▸ **TEXT PASSAGE**
════════════════

One state’s natural resources can finally put an end to America’s reliance on China
Recent news that China plans to ban the sale of critical minerals to the US has sent a massive chill down the spines of American manufacturers and investors, threatening to damage our economy to the tune of billions of dollars. This presents a choice for America. Will we take control of our own economic future and embrace the wealth of resources literally beneath our feet, or will we roll over and let hostile adversaries like China dictate the economic and national security trajectory of the 21st Century?
As explained in recent reports, China has announced an export ban on gallium, germanium and antimony. These minerals are essential to the manufacture of electric vehicles, renewable energy sources, computers, smartphones and defense technology like radar systems, to offer just a few examples. In other words, minerals like these are key to competing in the economy of the future; China has them, they won’t export them anymore and that leaves our economy at a disadvantage – unless we step up and seize the moment.
Right now, we’re living in the kind of transformative economic era not seen since the last industrial revolution. Over the past three decades, the world economy has rapidly digitized, which now means that minerals like those being held hostage by China are more critical to both our prosperity and our national security. And that is exactly why China would not want the rest of the world to have them.
The fact of the matter is that he who pays the piper gets to call the tune. That’s as true in politics and daily life as it is in the global economy. When the United States and our allies are dependent on bad actors and adversaries for the things we need to drive our economy, we are naturally going to be less prosperous, less secure and less free. As Governor of the state of Alaska, I have a solution for America to deal with this problem.

════════════════

▸ **WHAT TO PRODUCE**
Which three minerals does the article on America's reliance on China say China has banned from export?

════════════════

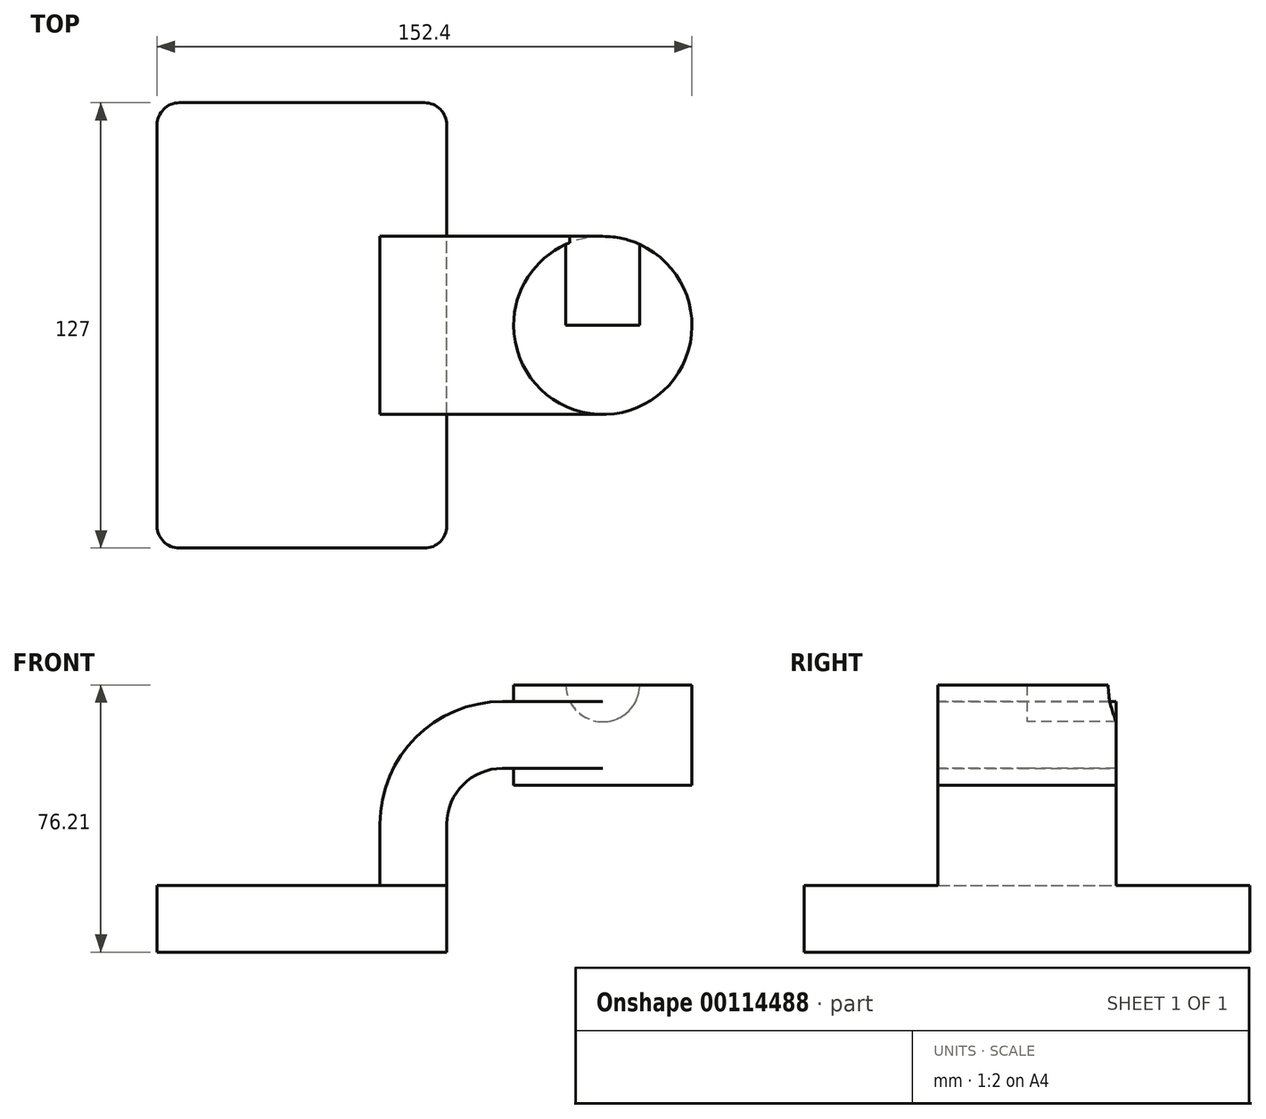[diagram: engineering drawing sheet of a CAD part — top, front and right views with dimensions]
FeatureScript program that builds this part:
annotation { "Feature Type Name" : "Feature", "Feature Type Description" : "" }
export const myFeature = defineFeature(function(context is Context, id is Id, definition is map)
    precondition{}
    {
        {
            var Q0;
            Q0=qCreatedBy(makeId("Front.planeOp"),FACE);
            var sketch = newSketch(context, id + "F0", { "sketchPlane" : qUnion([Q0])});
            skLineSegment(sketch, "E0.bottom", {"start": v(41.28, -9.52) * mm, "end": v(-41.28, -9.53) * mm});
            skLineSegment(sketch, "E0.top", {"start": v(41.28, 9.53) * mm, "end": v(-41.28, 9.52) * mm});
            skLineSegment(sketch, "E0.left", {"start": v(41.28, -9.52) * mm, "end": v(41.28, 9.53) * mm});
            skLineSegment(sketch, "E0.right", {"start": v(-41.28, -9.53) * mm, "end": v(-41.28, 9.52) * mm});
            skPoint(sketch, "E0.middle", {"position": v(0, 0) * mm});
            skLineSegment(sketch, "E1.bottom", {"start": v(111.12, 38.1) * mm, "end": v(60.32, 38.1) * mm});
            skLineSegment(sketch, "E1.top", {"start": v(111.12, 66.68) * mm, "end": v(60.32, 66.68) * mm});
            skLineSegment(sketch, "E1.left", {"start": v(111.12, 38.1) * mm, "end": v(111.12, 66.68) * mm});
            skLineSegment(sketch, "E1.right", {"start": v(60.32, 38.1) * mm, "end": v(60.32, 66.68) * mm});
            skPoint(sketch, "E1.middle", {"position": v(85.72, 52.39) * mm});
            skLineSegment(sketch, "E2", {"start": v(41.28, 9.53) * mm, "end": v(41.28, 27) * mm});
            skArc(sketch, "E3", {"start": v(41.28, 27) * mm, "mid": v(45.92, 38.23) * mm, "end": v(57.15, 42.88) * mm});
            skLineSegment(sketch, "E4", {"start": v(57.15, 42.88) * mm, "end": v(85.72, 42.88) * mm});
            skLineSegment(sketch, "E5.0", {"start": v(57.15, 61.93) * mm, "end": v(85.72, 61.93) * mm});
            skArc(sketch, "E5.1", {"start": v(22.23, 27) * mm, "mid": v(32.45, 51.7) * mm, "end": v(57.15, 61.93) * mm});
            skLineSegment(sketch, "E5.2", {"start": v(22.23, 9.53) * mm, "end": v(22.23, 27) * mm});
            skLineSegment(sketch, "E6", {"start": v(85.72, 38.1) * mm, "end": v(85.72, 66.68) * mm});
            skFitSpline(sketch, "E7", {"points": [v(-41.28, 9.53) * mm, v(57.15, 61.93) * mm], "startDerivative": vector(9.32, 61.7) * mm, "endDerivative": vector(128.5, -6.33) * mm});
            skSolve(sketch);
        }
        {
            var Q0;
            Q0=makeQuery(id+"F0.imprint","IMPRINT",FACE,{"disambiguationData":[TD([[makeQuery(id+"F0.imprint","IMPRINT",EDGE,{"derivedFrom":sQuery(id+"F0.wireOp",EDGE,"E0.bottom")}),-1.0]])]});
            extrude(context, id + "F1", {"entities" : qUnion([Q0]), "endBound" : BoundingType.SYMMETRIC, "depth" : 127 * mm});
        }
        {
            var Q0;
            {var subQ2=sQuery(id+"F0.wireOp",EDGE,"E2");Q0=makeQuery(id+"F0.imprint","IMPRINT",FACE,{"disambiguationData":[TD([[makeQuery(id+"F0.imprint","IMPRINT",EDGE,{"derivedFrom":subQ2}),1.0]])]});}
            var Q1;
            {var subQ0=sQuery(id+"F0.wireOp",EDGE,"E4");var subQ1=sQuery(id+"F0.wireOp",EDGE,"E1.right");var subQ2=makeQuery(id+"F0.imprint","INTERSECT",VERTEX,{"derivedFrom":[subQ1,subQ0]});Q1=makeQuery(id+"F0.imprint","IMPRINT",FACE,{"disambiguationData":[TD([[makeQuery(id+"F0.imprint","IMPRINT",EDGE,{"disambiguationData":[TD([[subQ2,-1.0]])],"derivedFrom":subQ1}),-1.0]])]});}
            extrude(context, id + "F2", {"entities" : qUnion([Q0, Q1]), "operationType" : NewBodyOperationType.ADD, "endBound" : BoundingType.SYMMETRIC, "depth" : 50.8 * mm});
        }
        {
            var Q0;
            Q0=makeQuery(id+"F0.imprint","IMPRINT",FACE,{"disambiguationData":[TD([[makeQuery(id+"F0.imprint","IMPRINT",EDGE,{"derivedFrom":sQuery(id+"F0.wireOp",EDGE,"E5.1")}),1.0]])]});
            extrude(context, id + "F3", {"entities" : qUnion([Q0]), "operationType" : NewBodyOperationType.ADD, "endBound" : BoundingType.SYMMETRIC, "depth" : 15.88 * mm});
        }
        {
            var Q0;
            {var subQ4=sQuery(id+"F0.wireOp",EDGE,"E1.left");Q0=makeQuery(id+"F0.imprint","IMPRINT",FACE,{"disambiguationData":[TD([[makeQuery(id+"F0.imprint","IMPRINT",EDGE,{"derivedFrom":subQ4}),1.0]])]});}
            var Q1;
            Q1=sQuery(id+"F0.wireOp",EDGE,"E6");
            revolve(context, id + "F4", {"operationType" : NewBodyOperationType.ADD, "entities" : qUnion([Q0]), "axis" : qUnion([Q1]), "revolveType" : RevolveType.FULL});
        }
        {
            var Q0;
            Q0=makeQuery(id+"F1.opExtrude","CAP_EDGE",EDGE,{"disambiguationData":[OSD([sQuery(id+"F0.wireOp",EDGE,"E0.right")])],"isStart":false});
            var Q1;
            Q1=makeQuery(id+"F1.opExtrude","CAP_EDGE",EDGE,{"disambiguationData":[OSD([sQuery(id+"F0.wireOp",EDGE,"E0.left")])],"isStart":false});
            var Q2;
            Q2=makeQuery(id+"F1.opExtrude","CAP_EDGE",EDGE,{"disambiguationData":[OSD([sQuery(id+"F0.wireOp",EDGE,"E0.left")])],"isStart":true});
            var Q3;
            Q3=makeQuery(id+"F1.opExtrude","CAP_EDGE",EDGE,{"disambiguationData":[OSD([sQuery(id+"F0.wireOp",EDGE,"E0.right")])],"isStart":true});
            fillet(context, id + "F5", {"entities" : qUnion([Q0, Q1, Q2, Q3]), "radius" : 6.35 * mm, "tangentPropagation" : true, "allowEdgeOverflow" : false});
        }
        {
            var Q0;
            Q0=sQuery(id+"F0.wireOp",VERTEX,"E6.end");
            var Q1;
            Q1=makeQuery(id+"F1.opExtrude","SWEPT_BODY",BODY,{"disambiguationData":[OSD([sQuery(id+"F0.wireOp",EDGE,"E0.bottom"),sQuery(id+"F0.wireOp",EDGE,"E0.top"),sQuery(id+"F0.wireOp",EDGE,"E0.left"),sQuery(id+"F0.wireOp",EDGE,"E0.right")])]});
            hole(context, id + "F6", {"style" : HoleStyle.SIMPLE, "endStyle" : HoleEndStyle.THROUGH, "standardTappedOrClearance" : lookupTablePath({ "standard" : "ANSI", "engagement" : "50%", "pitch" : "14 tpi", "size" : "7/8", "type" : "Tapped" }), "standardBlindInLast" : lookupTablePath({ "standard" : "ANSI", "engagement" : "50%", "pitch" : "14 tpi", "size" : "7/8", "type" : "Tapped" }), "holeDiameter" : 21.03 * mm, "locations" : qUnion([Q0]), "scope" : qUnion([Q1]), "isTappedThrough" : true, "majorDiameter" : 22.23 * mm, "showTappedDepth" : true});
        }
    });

════════════════

▸ **OUTPUT FOR THIS TASK**
Gallium, germanium and antimony.